Tasks to perform
A) Answer these from the text on depression:
(i) Which treatment does the writer say made things worse?
(ii) What two things has the writer tried to pull out of the hole?
(iii) What does the writer sit and paint?
B) Retype the text on depression from "How do I cope" to "such as this.".

This can last from a few minutes to a few months, I attempted the tried and tested route of seeing the doctor, a counsellor and then the infamous antidepressants (which if anything made me worse). But now just try to fight my way through through these episodes as best I can. I suppose living on my own makes things worse, as I have no one to confide in, and no one on an emotional level to help me through these dark thoughts. Not that I've ever been suicidal with these thoughts but they have pushed me in directions that I would never imagine going normally. The temptation is sometimes just to give up and run away, but the realisation comes to me that I can't run away from myself.
These feelings are always with me. I can't escape them and nothing can really help me when I get these low points, some find it easier to talk to someone about their problems, but my problems are of a more esoteric nature, there is no reason for my getting depressed it just happens randomly and normally a simple thing such as a hug from someone I care about can be enough for the negative thoughts to disapate. But other times I become so withdrawn into myself the only way to come back is a long drawn out process mainly debating with myself over what the problems are that are effecting me (admittedly small things that are normally blown all out of proportion by my depression, but it gives me something to use against it, i suppose a lever would be the best analogy, something to blame it on thus I find an escape from the feelings even though I know deep down my petty problems have nothng to do with it).
In the past I have tried other ways of trying to pull myself out of the hole that I have been in, drink and drugs, I've tried and both have made me worse in the end. Even my friends from those times said even though I was depressed I was always the life and soul of the party (acting has its benefits ;-)). But in all honesty I have always thought that I do not want to push my depression on other people. It is a very personal mental disease that is personal to me. It would be unfair of me to push it onto other people around me. I alone must live with this disease and I must find my own way to live with it as there is no way it will ever be cured.
How do I cope I hear you ask? Well there are many different ways I cope with it, some times I throw myself into work, whether that be the work I do for a living or writing a short script, just pouring my heart out onto the page. Other times I sit and paint war gaming models just because the focus required overtakes the thoughts going through my head. And other times, well other times I sit here and pour my heart out on paper to whoever may come across this in the future, and maybe just maybe it will help them through the same feelings as plague my own thoughts at times such as this.

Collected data
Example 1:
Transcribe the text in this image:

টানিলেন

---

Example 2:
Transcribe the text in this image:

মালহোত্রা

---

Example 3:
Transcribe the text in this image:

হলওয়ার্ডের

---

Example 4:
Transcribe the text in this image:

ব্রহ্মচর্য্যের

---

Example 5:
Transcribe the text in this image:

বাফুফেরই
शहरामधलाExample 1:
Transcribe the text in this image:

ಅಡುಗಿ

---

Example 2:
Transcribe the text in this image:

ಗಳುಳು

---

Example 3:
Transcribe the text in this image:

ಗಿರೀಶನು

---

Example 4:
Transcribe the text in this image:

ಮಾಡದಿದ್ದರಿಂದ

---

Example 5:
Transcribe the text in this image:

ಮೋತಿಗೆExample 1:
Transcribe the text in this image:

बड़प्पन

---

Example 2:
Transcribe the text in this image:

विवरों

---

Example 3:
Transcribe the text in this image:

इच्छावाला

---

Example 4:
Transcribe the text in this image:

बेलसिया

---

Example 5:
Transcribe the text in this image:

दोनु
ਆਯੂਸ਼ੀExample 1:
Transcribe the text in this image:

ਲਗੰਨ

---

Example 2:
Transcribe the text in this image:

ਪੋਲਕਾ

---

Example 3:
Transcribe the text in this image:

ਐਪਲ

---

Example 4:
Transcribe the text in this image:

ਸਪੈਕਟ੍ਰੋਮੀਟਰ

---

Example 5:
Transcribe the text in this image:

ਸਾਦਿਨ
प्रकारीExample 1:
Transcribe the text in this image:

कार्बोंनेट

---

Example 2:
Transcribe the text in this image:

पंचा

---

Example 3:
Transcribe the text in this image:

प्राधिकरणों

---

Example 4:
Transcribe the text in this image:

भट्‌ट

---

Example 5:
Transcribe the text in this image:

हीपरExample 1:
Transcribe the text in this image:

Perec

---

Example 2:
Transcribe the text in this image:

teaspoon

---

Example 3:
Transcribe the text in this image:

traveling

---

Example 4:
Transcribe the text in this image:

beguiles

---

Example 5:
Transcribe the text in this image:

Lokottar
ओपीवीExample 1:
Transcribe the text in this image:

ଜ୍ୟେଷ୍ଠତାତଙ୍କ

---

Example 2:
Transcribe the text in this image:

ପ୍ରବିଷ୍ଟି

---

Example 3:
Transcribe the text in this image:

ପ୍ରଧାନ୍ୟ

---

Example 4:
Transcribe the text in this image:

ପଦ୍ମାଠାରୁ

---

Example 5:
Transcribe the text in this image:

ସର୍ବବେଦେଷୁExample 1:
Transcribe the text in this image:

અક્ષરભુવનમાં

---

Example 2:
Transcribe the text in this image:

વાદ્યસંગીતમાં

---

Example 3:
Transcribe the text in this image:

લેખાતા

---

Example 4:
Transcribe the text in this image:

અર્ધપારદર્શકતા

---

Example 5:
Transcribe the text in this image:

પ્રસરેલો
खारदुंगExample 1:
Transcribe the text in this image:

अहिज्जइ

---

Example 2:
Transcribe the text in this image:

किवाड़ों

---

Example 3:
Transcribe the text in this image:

List of solutions
A)
(i) Antidepressants.
(ii) Drink and drugs.
(iii) War gaming models.

B)
How do I cope I hear you ask? Well there are many different ways I cope with it, some times I throw myself into work, whether that be the work I do for a living or writing a short script, just pouring my heart out onto the page. Other times I sit and paint war gaming models just because the focus required overtakes the thoughts going through my head. And other times, well other times I sit here and pour my heart out on paper to whoever may come across this in the future, and maybe just maybe it will help them through the same feelings as plague my own thoughts at times such as this.